Please return every record exactly as written, leaving out the pictures.
----------
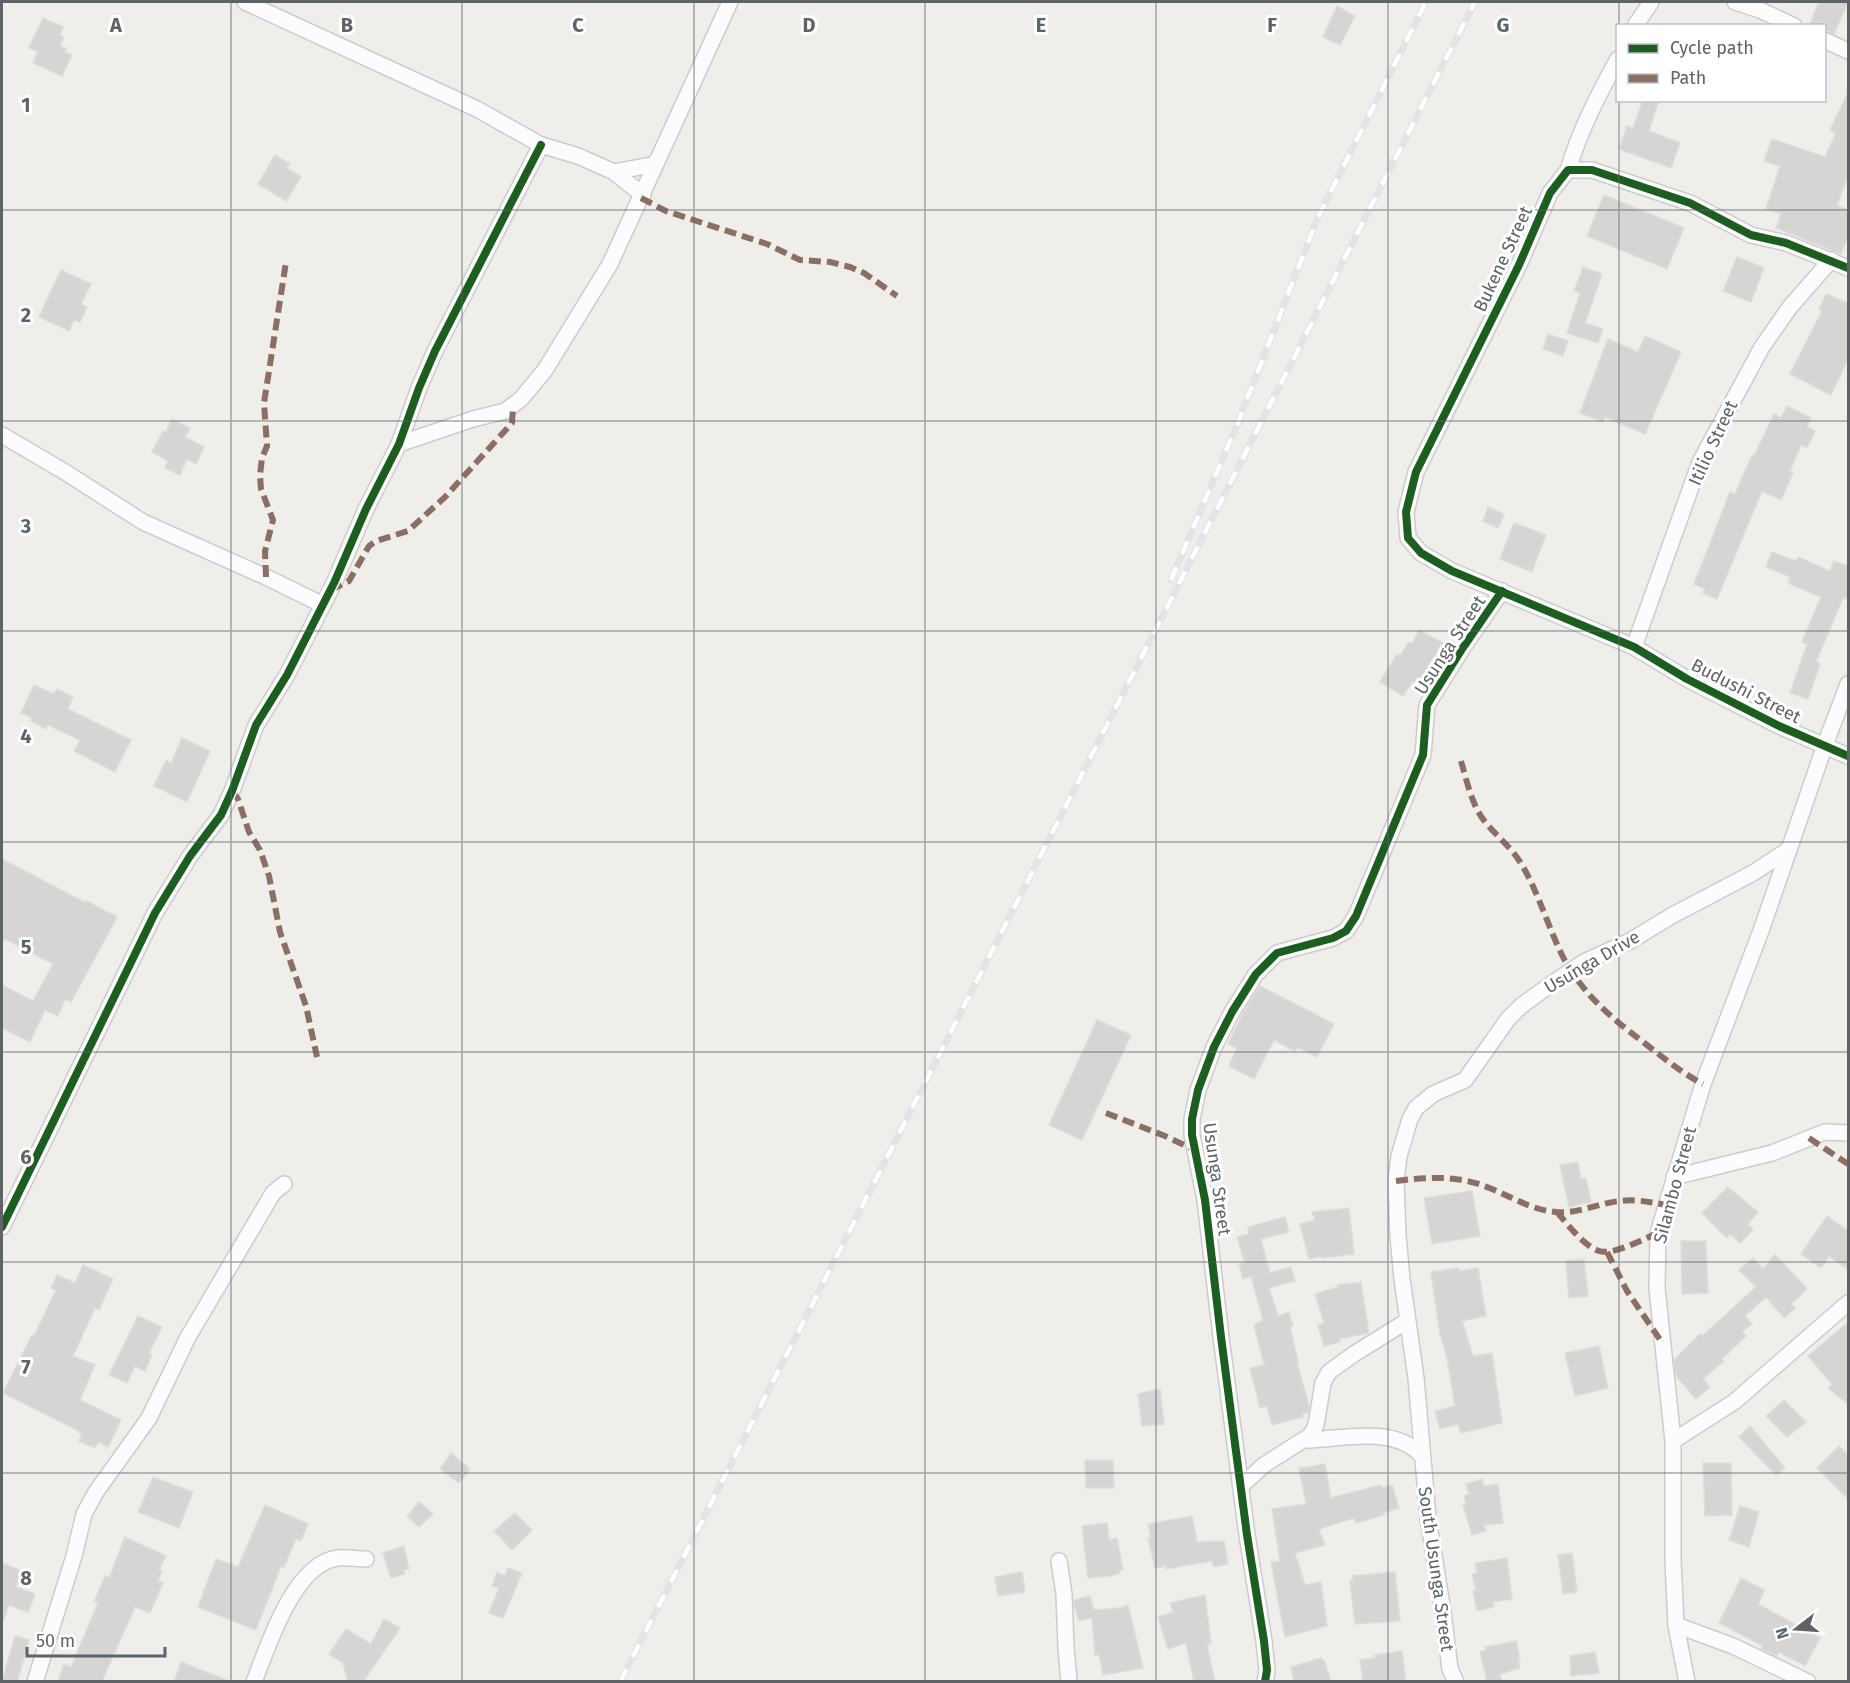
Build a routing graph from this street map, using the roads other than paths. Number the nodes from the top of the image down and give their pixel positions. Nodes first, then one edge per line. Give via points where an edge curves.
1 (245, 2) edge
2 (730, 2) edge
3 (1651, 2) edge
4 (1735, 2) edge
5 (1636, 24) edge
6 (1790, 24) edge
7 (1826, 41) edge
8 (1848, 51) edge
9 (1616, 61) edge
10 (541, 145) junction
11 (656, 164) junction
12 (1568, 170) junction
13 (614, 172) junction
14 (643, 195) junction
15 (1831, 260) junction
16 (1848, 268) edge
17 (2, 435) edge
18 (399, 444) junction
19 (1502, 591) junction
20 (323, 605) junction
21 (1634, 647) junction
22 (1848, 684) edge
23 (1825, 745) junction
24 (1848, 756) edge
25 (1788, 850) junction
26 (1848, 1133) edge
27 (1674, 1177) junction
28 (284, 1184) dead end
29 (2, 1227) edge
30 (1848, 1303) edge
31 (1407, 1321) junction
32 (1305, 1440) junction
33 (1673, 1441) junction
34 (1422, 1456) junction
35 (1241, 1486) junction
36 (366, 1559) dead end
37 (1059, 1561) dead end
38 (1677, 1625) junction
39 (1450, 1677) edge
40 (35, 1682) edge
41 (254, 1682) edge
42 (1069, 1682) edge
43 (1265, 1682) edge
44 (1687, 1682) edge
45 (1808, 1682) edge

1 - 10 street via 477,109
2 - 11 street
3 - 5 street
4 - 6 street
7 - 8 street
9 - 12 street, Bukene Street via 1589,111
10 - 13 street
10 - 18 street via 435,351
11 - 13 street
11 - 14 street
12 - 15 street via 1592,170 1624,180 1690,203 1750,235
12 - 19 street, Bukene Street via 1550,193 1519,265 1416,472 1406,512 1408,538 1421,553 1452,571
13 - 14 street
14 - 18 street via 610,264 545,370 521,399 506,411
15 - 16 street
15 - 21 street, Itilio Street via 1762,346 1700,462
17 - 20 street via 142,522
18 - 20 street
19 - 21 street, Bukene Street
19 - 35 street, Usunga Street via 1427,705 1423,755 1350,927 1341,934 1278,953 1267,962 1232,1012 1198,1090 1192,1135 1205,1200
20 - 29 street via 256,725 220,815 156,913
21 - 23 street, Budushi Street via 1739,706
22 - 23 street, Silambo Street
23 - 24 street, Budushi Street
23 - 25 street, Silambo Street
25 - 27 street, Silambo Street via 1703,1083
25 - 31 street, Usunga Drive via 1555,981 1508,1019 1464,1080 1432,1094 1416,1108 1404,1134 1396,1181
26 - 27 street via 1825,1132 1772,1153
27 - 33 street, Silambo Street via 1658,1233 1657,1263
28 - 40 street via 273,1193 216,1288 149,1418 84,1514
30 - 33 street via 1734,1402
31 - 32 street via 1329,1372 1323,1383 1316,1425
31 - 34 street, Usunga Drive
32 - 34 street via 1394,1439 1414,1447
32 - 35 street via 1264,1465
33 - 38 street, Silambo Street via 1672,1549
34 - 39 street, South Usunga Street
35 - 43 street, Usunga Street via 1264,1641
36 - 41 street via 337,1558 310,1573 281,1618
37 - 42 street
38 - 44 street, Silambo Street
38 - 45 street via 1733,1646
----------
◆ Answer to this task
Build a routing graph from this street map, using the roads other than paths. Number the nodes from the top of the image down and give their pixel positions. Nodes first, then one edge per line. Give via points where an edge curves.
1 (245, 2) edge
2 (730, 2) edge
3 (1651, 2) edge
4 (1735, 2) edge
5 (1636, 24) edge
6 (1790, 24) edge
7 (1826, 41) edge
8 (1848, 51) edge
9 (1616, 61) edge
10 (541, 145) junction
11 (656, 164) junction
12 (1568, 170) junction
13 (614, 172) junction
14 (643, 195) junction
15 (1831, 260) junction
16 (1848, 268) edge
17 (2, 435) edge
18 (399, 444) junction
19 (1502, 591) junction
20 (323, 605) junction
21 (1634, 647) junction
22 (1848, 684) edge
23 (1825, 745) junction
24 (1848, 756) edge
25 (1788, 850) junction
26 (1848, 1133) edge
27 (1674, 1177) junction
28 (284, 1184) dead end
29 (2, 1227) edge
30 (1848, 1303) edge
31 (1407, 1321) junction
32 (1305, 1440) junction
33 (1673, 1441) junction
34 (1422, 1456) junction
35 (1241, 1486) junction
36 (366, 1559) dead end
37 (1059, 1561) dead end
38 (1677, 1625) junction
39 (1450, 1677) edge
40 (35, 1682) edge
41 (254, 1682) edge
42 (1069, 1682) edge
43 (1265, 1682) edge
44 (1687, 1682) edge
45 (1808, 1682) edge

1 - 10 street via 477,109
2 - 11 street
3 - 5 street
4 - 6 street
7 - 8 street
9 - 12 street, Bukene Street via 1589,111
10 - 13 street
10 - 18 street via 435,351
11 - 13 street
11 - 14 street
12 - 15 street via 1592,170 1624,180 1690,203 1750,235
12 - 19 street, Bukene Street via 1550,193 1519,265 1416,472 1406,512 1408,538 1421,553 1452,571
13 - 14 street
14 - 18 street via 610,264 545,370 521,399 506,411
15 - 16 street
15 - 21 street, Itilio Street via 1762,346 1700,462
17 - 20 street via 142,522
18 - 20 street
19 - 21 street, Bukene Street
19 - 35 street, Usunga Street via 1427,705 1423,755 1350,927 1341,934 1278,953 1267,962 1232,1012 1198,1090 1192,1135 1205,1200
20 - 29 street via 256,725 220,815 156,913
21 - 23 street, Budushi Street via 1739,706
22 - 23 street, Silambo Street
23 - 24 street, Budushi Street
23 - 25 street, Silambo Street
25 - 27 street, Silambo Street via 1703,1083
25 - 31 street, Usunga Drive via 1555,981 1508,1019 1464,1080 1432,1094 1416,1108 1404,1134 1396,1181
26 - 27 street via 1825,1132 1772,1153
27 - 33 street, Silambo Street via 1658,1233 1657,1263
28 - 40 street via 273,1193 216,1288 149,1418 84,1514
30 - 33 street via 1734,1402
31 - 32 street via 1329,1372 1323,1383 1316,1425
31 - 34 street, Usunga Drive
32 - 34 street via 1394,1439 1414,1447
32 - 35 street via 1264,1465
33 - 38 street, Silambo Street via 1672,1549
34 - 39 street, South Usunga Street
35 - 43 street, Usunga Street via 1264,1641
36 - 41 street via 337,1558 310,1573 281,1618
37 - 42 street
38 - 44 street, Silambo Street
38 - 45 street via 1733,1646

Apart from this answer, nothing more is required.